Q: How is Ilus different than a Star Trek “planet of the week” planet for you?

A: Star Trek is a wonderful show, but it’s not really, in any true sense, a hard science fiction show. The kind of stories it chooses to tell are largely allegorical in nature. Star Trek went to planets with monolithic cultures and dealt with certain sociological problems. Ilus is uninhabited. It’s just a place that’s got a lot of lithium. The only people there are a bunch of refugees saying, “You can’t have our mine.”

Q: Is that maybe a couple of steps from happening, right now? Maybe somebody will claim an asteroid and become a trillionaire.
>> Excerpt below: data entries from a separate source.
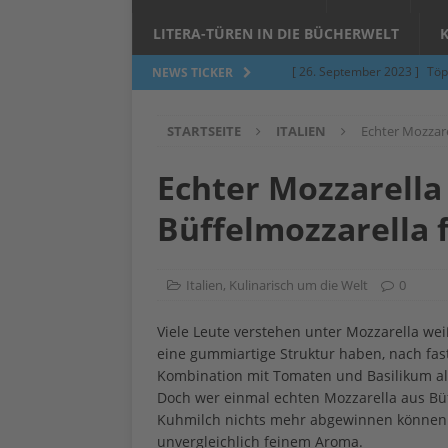
LITERA-TÜREN IN DIE BÜCHERWELT
[ 26. September 2023 ]
Töp
NEWS TICKER
Limburgerhof
ALLGEMEI
STARTSEITE
ITALIEN
Echter Mozzare
[ 5. Juni 2023 ]
Töpfern am 
ALLGEMEIN
Echter Mozzarella 
[ 24. März 2023 ]
Umfage: W
Büffelmozzarella 
[ 24. März 2023 ]
Töpfern 
[ 6. Februar 2023 ]
Spenden 
Italien
,
Kulinarisch um die Welt
0
[ 12. Juni 2014 ]
Grasmilben
Viele Leute verstehen unter Mozzarella we
Jucken auf acht Beinen…
eine gummiartige Struktur haben, nach fas
Kombination mit Tomaten und Basilikum al
Doch wer einmal echten Mozzarella aus Büff
Kuhmilch nichts mehr abgewinnen können. 
unvergleichlich feinem Aroma.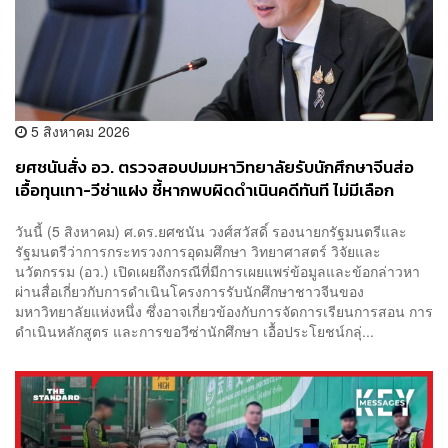
5 สิงหาคม 2026
ยศชนันสั่ง อว. ตรวจสอบปมมหาวิทยาลัยรับนักศึกษาจีนส่อ
เอื้อทุนเทา-วีซ่าแฝง ชี้หากพบผิดดำเนินคดีทันที ไม่มีเลือก
ปฎิบัติ
วันนี้ (5 สิงหาคม) ศ.ดร.ยศชนัน วงศ์สวัสดิ์ รองนายกรัฐมนตรีและ
รัฐมนตรีว่าการกระทรวงการอุดมศึกษา วิทยาศาสตร์ วิจัยและ
นวัตกรรม (อว.) เปิดเผยถึงกรณีที่มีการเผยแพร่ข้อมูลและข้อกล่าวหา
ผ่านสื่อเกี่ยวกับการดำเนินโครงการรับนักศึกษาชาวจีนของ
มหาวิทยาลัยแห่งหนึ่ง ซึ่งอาจเกี่ยวข้องกับการจัดการเรียนการสอน การ
ดำเนินหลักสูตร และการขอวีซ่านักศึกษา เอื้อประโยชน์กลุ่...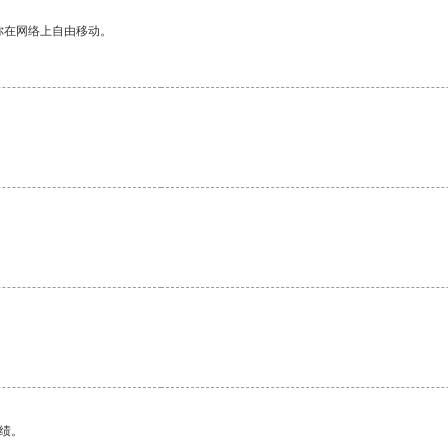
你在网络上自由移动。
绩。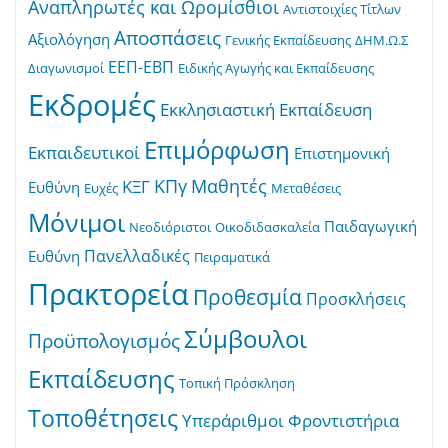
Αναπληρωτές και Ωρομίσθιοι
Αντιστοιχίες Τίτλων
Αποσπάσεις
Αξιολόγηση
Γενικής Εκπαίδευσης
ΔΗΜ.Ω.Σ
ΕΕΠ-ΕΒΠ
Διαγωνισμοί
Ειδικής Αγωγής και Εκπαίδευσης
Εκδρομές
Εκκλησιαστική Εκπαίδευση
Επιμόρφωση
Εκπαιδευτικοί
Επιστημονική
ΚΠγ
Μαθητές
ΚΞΓ
Ευθύνη
Ευχές
Μεταθέσεις
Μόνιμοι
Παιδαγωγική
Νεοδιόριστοι
Οικοδιδασκαλεία
Πανελλαδικές
Ευθύνη
Πειραματικά
Πρακτορεία
Προθεσμία
Προσκλήσεις
Σύμβουλοι
Προϋπολογισμός
Εκπαίδευσης
Τοπική Πρόσκληση
Τοποθέτησεις
Υπεράριθμοι
Φροντιστήρια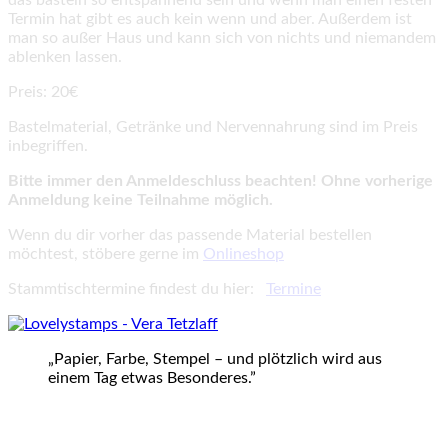
das basteln so entspannend sein und wenn man einen festen
Termin hat gibt es auch kein wenn und aber. Außerdem ist
man so außer Haus und kann sich von nichts und niemandem
ablenken lassen.
Preis: 20€
Bastelmaterial, Getränke und Nervennahrung sind im Preis
inbegriffen.
Bitte immer den Anmeldeschluss beachten! Ohne vorherige
Anmeldung keine Teilnahme möglich.
Wenn du dir vorher das passende Material bestellen
möchtest, stöbere gerne im
Onlineshop
Stammtischtermine findest du hier:
Termine
„Papier, Farbe, Stempel – und plötzlich wird aus
einem Tag etwas Besonderes.”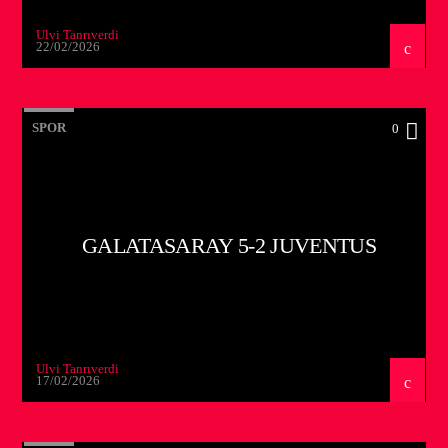
Ulvi Tanrıverdi
22/02/2026
SPOR
0
GALATASARAY 5-2 JUVENTUS
Ulvi Tanrıverdi
17/02/2026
A: Absolutely. It’s amazing when you’re getting into these stories that are set hundreds of years in the future and then you look at the present: You know, maybe it’s not going to be that long. Because that stuff is out there, for sure.

Q: Do you think you’re raising the game for everybody, as far as how to make a science fiction show?

A: I hope we’re raising the game. I do get the impression, though, that people are a little intimidated by trying to pull it off. It does require you to pay attention to things that people aren’t really told to pay attention to. That requires a different kind of appreciation of the reality of what’s going on. And so it’s a fairly high bar, I think. But it’s certainly not inaccessible.